Может, на соседей-недоумков он бы и не стал обращать внимания. Да тут с санатория вернулась, почитай, что его сваха – слесариха Анисья, где она набиралась здоровья по путёвке, которой была награждена профсоюзной организацией за долголетний ударный труд. О ней Васька в порыве семейного счастья как-то и забыл вовсе.

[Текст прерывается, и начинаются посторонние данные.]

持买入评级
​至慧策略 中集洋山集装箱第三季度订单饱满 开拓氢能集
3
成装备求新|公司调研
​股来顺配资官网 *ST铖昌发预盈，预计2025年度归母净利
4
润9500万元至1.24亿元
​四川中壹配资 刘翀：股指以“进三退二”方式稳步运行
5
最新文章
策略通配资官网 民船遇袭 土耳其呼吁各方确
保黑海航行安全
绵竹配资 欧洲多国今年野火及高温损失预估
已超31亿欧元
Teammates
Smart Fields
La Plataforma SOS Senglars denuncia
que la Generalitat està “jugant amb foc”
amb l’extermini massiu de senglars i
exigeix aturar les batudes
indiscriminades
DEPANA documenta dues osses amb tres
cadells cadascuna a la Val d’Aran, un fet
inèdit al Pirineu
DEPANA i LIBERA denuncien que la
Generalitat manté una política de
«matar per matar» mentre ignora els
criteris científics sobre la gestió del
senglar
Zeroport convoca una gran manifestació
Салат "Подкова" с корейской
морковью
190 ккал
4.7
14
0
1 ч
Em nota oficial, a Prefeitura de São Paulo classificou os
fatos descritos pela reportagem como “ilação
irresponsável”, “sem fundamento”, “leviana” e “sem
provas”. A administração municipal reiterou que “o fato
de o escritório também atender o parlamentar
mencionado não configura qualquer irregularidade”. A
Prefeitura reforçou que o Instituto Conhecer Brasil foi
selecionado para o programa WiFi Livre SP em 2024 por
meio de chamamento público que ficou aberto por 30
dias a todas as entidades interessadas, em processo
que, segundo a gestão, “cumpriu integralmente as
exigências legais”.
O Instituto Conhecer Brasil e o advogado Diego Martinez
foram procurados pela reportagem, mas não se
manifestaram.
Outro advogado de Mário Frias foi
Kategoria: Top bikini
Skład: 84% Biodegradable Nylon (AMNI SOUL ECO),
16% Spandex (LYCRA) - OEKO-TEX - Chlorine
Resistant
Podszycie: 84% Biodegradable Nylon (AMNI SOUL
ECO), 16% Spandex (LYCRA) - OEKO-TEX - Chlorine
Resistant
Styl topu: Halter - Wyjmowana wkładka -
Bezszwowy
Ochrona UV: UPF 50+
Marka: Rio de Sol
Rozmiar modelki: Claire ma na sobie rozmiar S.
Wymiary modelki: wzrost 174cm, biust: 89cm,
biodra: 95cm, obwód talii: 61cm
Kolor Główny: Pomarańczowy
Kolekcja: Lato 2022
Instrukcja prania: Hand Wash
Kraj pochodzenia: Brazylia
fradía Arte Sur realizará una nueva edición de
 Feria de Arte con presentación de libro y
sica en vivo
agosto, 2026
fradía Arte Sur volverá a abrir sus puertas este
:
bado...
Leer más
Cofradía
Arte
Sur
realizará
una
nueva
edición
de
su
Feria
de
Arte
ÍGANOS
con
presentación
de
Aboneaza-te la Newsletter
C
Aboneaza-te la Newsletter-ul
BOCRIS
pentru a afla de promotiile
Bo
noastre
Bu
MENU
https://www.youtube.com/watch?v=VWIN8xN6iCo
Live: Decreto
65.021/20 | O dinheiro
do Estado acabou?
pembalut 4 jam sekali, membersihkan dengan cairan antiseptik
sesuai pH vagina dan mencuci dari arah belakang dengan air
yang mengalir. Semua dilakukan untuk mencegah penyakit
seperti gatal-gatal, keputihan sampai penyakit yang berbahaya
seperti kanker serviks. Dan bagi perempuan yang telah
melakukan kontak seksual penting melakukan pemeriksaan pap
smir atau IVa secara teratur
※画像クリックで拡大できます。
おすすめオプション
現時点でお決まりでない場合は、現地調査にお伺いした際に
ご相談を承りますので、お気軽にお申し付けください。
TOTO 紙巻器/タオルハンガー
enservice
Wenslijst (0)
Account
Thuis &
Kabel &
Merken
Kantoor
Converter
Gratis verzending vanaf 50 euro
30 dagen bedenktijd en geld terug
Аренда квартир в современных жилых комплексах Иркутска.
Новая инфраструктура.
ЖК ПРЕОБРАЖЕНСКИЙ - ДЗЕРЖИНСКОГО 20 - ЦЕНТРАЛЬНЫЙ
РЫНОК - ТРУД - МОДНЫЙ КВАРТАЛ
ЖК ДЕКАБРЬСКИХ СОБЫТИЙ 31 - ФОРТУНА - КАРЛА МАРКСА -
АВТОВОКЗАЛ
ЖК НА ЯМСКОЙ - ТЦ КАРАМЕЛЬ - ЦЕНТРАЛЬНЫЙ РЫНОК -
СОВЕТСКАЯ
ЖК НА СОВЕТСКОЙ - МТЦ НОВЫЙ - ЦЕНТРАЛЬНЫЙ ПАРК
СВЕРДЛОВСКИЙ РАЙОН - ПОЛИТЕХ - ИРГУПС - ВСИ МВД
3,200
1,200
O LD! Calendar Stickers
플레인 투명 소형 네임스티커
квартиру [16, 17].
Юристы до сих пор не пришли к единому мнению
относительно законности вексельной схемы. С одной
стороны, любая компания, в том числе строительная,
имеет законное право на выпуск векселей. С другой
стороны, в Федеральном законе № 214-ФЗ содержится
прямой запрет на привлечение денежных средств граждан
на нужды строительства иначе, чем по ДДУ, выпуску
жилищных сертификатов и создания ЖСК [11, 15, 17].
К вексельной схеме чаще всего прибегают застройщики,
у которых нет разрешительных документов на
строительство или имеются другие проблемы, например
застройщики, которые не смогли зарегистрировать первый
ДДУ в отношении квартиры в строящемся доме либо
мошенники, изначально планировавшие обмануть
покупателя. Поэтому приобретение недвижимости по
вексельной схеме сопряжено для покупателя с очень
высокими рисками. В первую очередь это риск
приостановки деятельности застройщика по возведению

Ввечеру, ещё засветло, в первое же своё дежурство при бойлере, она подкараулила его во дворе и, почти не разговаривая, обрушила на него свой рабочий кулак. Васька тоже не разговаривал, да и что он мог сказать… И сопротивляться он не мог, не только потому что для этого не чувствовал за собой морального права, но и потому как Анисья была его выше на целую голову, а в ширину и того больше, да ещё и после санатория. Кулак она опускала на Ваську сверху вниз, как колотушку, норовя угодить по бесстыжей роже. А в это же время у своего подъезда взволнованно стояла Зойка, как будто её кто специально пригласил к этому часу утешиться актом возмездия. «Анисья, дай ему, чёб кров была», – сдержанно и деловито советовала она, находясь чуть поодаль. Чувствовалось, что болела она душой за своего мужика.
Васька вскоре исчез со двора, так же незаметно, как и появился в нём. Теперь другой слесарь прожигал папироской позднюю вечернюю синь, просиживая на всё ещё неотремонтированных радиаторах центрального водяного отопления. Только Ульяны уже не было рядом.
Много лет минуло с той поры. А я вдруг, непонятно по какой причине, вспомнил Ваську. И жалко мне его стало. Может быть, это была у него настоящая любовь? А иначе зачем ему нужно было съезжать со второго этажа, который при обмене ценится несравненно выше первого.